Mon, 05/20/2013 - 18:29
A few weeks ago, I was contacted by Packt Publishing to write a review on a new performance eBook that was available titled Instant Magento Performance Optimization How-To written by Nayrolles Mathieu. Since I always love to play devil's advocate and try my best to criticize everything (my guilty pleasure ;), I gladly accepted the challenge.
About the Author
I haven't heard of Nayrolles, but I read the About the Author page. While he looks extremely bright (mentions that he has written two Master's theses' in Artificial Intelligence and Quality fields) and has an Information Systems Management degree, it fails to mention any computer programming experience (educational or professional), and there is absolutely no mention of Magento in the biography. What tells me that he is qualified to write this book? Am I learning from one of the best Magento guys around? The thoughts presented in this review most likely all stem back to this fact.

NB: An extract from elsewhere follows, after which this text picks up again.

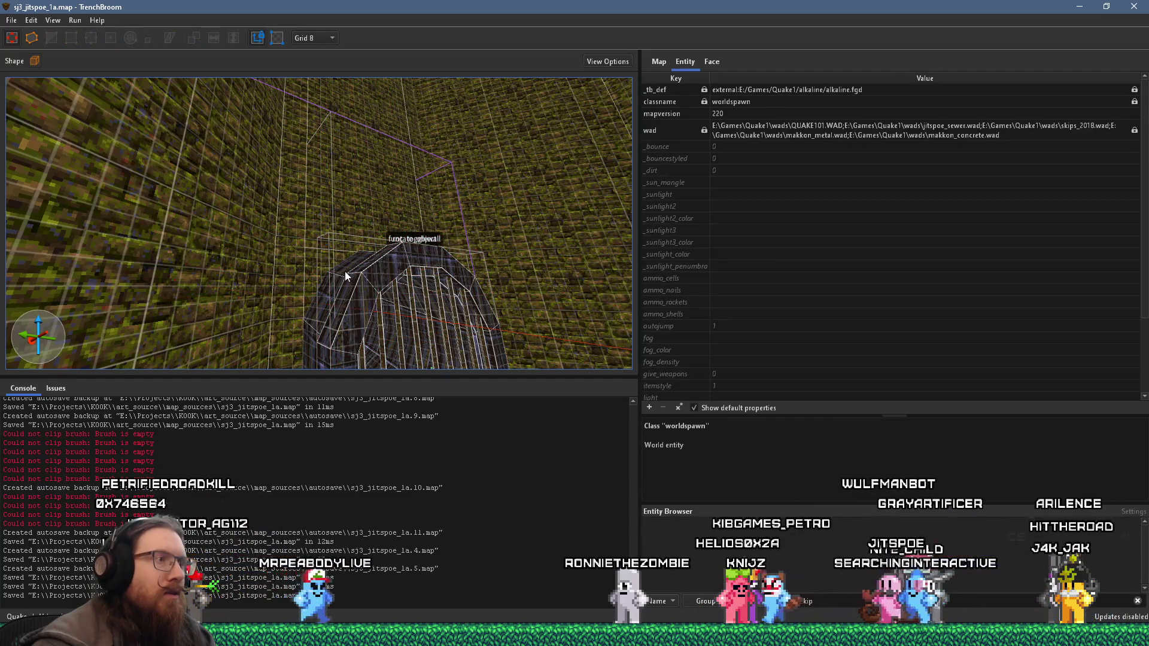
click(345, 271)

Table of Contents & Preface
I started through the Table of Contents, and I was sort of immediately thrown back at the subject matter:
Removing PayPal's logo -- a must know. This is really a page in this book? Storing your sessions in the database -- I'm hoping this is telling you to NOT do this, so giving them the benefit of the doubt here. Compressing your code with gzip - is that really expert material? Also, do I see Clustering? Is that mentioned in the same breath as Removing PayPal's Logo?

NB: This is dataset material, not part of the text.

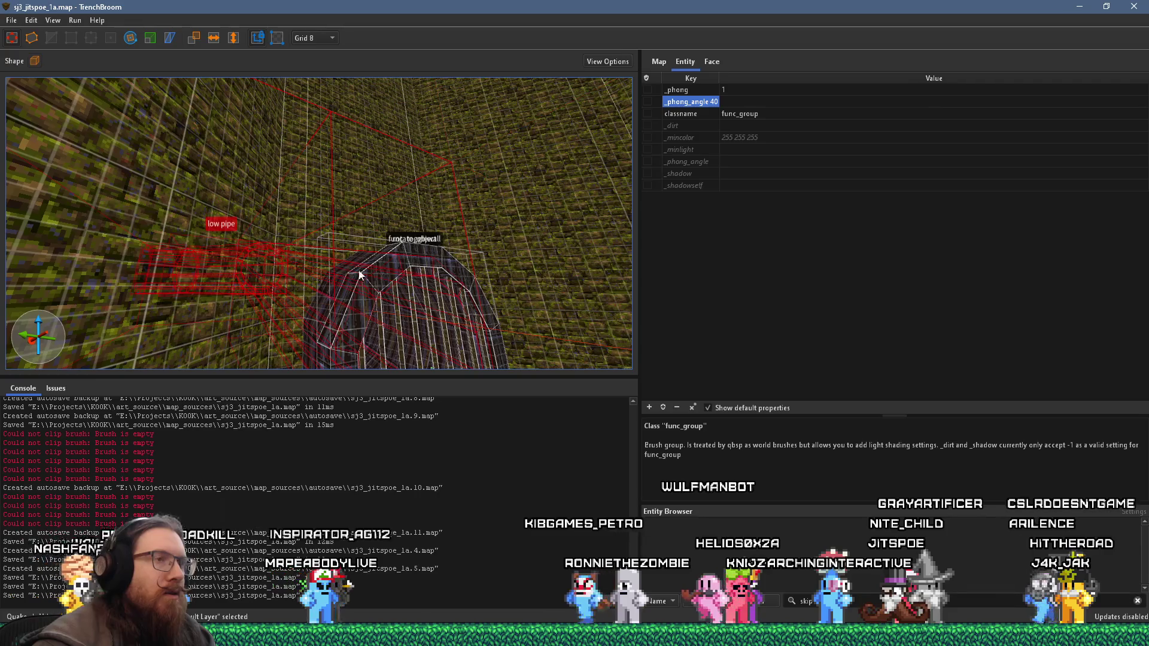
click(733, 163)
text(40)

I'm starting to wonder who this book was created for, so headed over to the Preface. This is mainly just an explanation of what Magento is (I hope I know this if i'm purchasing a book on optimizing it), table of contents, and some basic info. The "Who this book is for" says that this book was made for backend technical console people, however it also says people new to all of this may also read the book, so the book lacks technical focus definition. I'm not really sure how this book is for - is it for my mom and dad to read for thier mom & pop store, or is it for my buddy Zoltar who lives in his basement and uses Vim as his IDE?
Now glancing through all of the content in this book, all of the performance optimization modifications they suggest are followed by a "Before/After" load time chart which is supposed to provide the reader with a guideline of this modification and what sort of results they can expect after completion as compared to without the modification. There are some glaring questions about this ideaology: What kinds of servers are used? How much memory do they have? What kind of software was used for the benchmarks? They do make mention that it could come from a variety of web-based tools such as Pingdom, Firebug, Google Speed Tracer and PageSpeed, however these are highly unreliable methods of doing published benchmark test reports (all front-end tests), and still don't tell us anything about the actualy computer the site is hosted on, so all of these results must be taken with a grain of salt.
Lack of Technical Detail
Lack of Specificity
Coming back to the "Storing sessions in the database" section, well, this is in fact listed as an optimization modification, but it's interesting to point out that this item does not have a corresponding "Before/After" improvement chart like the other sections have. It could be perhaps because database connections are 'expensive' (cost a lot of memory) and if your site is getting any kind of traffic, the multiple database sessions being created will eat up server memory, to the point of thrashing, and will ultimately crash your server. File-based sessions are much faster and more reliable, but there are many other improvements that can be made in terms of session storage and caching, which leads me to the next big point that I have to make...
Lack of Known Performance Improvements
There's a much better solution to session storage, and it has to do with a system called Redis... or Memcached... or a NoSQL datastore. The fact that none of these were mentioned boggles my mind, because these are the first go-to mods that someone enhancing a Magento store actually makes.
MySQL - Percona?
Apache - Lightspeed? Nginx?
Images - Sprites? Compression?
Now, these are really basic performance enhancements to make, however, none of these are suggested in this book. I don't want to go into more detail of what could have been presented, but this is just the tip of the iceberg of what could be done to make Magento blazing fast. I was actually expecting this book to encapsulate all of these sorts of items, but it failed to delivery on these. There's also no mentioning that client-side improvements can make your site drastically faster than server-side improvements, and no explanation of some concepts that could help the user understand what is going on, and why, to make their site even fast. Just "do this, and you'll get this" material - sort of like the other book put out by Packt Publishing that failed on all levels. Packt really seems out of touch with the Magento world. Now, they have created an awesome beginner's Magento book that I would highly recommend, however, this seems to be the only book put out by Packt that is successful.
I would highly suggest to not even give this book a chance. It fails to deliver on almost all counts and I wouldn't give it anything more than a 1 out of 5 stars. You're better off googling for forum and blog posts with some specificity on what you are trying to improve, and you will most likely find some better answers that trying to find them in this publication.